Here is a list of instances where undercover investigations at animal facilities have led to food recalls, exposure of unsanitary conditions, facility closures, cruelty convictions, and changes in the law.
Undercover investigations protect animals
The bills prohibit usage of one of the most important tools the humane movement has to reduce and prevent animal suffering- undercover investigations that expose animal cruelty and inhumane conditions and practices that go on behind closed doors in Minnesota.
If these bills pass into law, taking undercover footage in Minnesota’s puppy mills, like that captured at Kathy Bauck’s facility by Companion Animal Protection Society, would be a criminal offense, as would taking undercover footage at Minnesota’s slaughter and factory farming facilities, like that taken by the Humane Society of the United States at the Willmar poultry processing facility. Both such videos revealed shockingly inhumane conditions and practices, and in the case of Bauck, led to her conviction for animal torture.
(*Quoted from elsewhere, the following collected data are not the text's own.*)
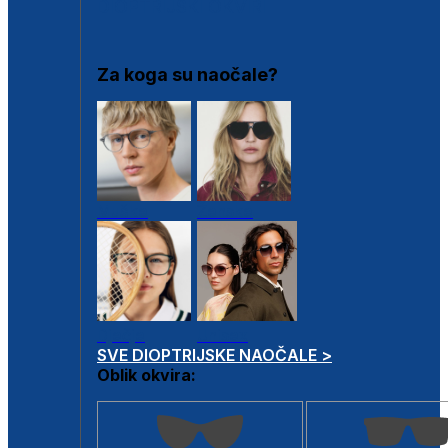
DIOPTRIJSKI OKVIRI
Za koga su naočale?
Muške
Ženske
Dječje
Unisex
SVE DIOPTRIJSKE NAOČALE >
Oblik okvira:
Similar legislation has been introduced in Iowa and Florida, following undercover investigations that revealed inhumane conditions and animal suffering there.
Who is supporting these bills?
The chief authors of these bills, Representative Rod Hamilton (R, 22B) and Senator Doug Magnus (R, 22) are the Chairs of the House and Senate Agriculture Committees, respectively. As Chairs, Hamilton and Magnus have authority to choose which bills they will grant a hearing, and enjoy tremendous influence when it comes to deciding which bills will pass. In the House, the following Representatives have signed on their support: Cornish ; Davids ; Urdahl ; Anderson, P. ; Drazkowski, ; Doepke. In the Senate, the following Senators have signed on to support the bill: Skoe ; Ingebrigtsen ; Sparks.
What are they wanting to hide?
The free flow of information and ideas is essential to a free society. Stifling awareness and discussion does not make the problems of an unsafe food supply or of animal cruelty and suffering go away. Legislators should focus on enacting animal welfare reforms, not on hiding what is occurring behind closed doors.
Bills aiming to lessen abuses at Minnesota’s commercial dog and cat breeding facilities have languished for years- there are no state laws regulating this industry in Minnesota. Yet, instead of taking serious steps to address puppy and kitten mill cruelty, some lawmakers are choosing to shield commercial dog and cat breeders from public scrutiny. Minnesota legislators who do not support the Commercial Dog and Cat Breeder Bill insist the humane community use ‘exiting laws’ to regulate the dog and cat breeding industry. How is it possible to use ‘existing law’, which requires finding and documenting inhumane conditions at puppy and kitten mills, if it is made a criminal offense to do an undercover investigation and publish the results?
Responsible agriculture producers should welcome transparency regarding their animal welfare and food safety practices. Agriculture producers are ultimately responsible to the millions of consumers who buy their food, and they should not try to quell public discussion and discourse on these practices.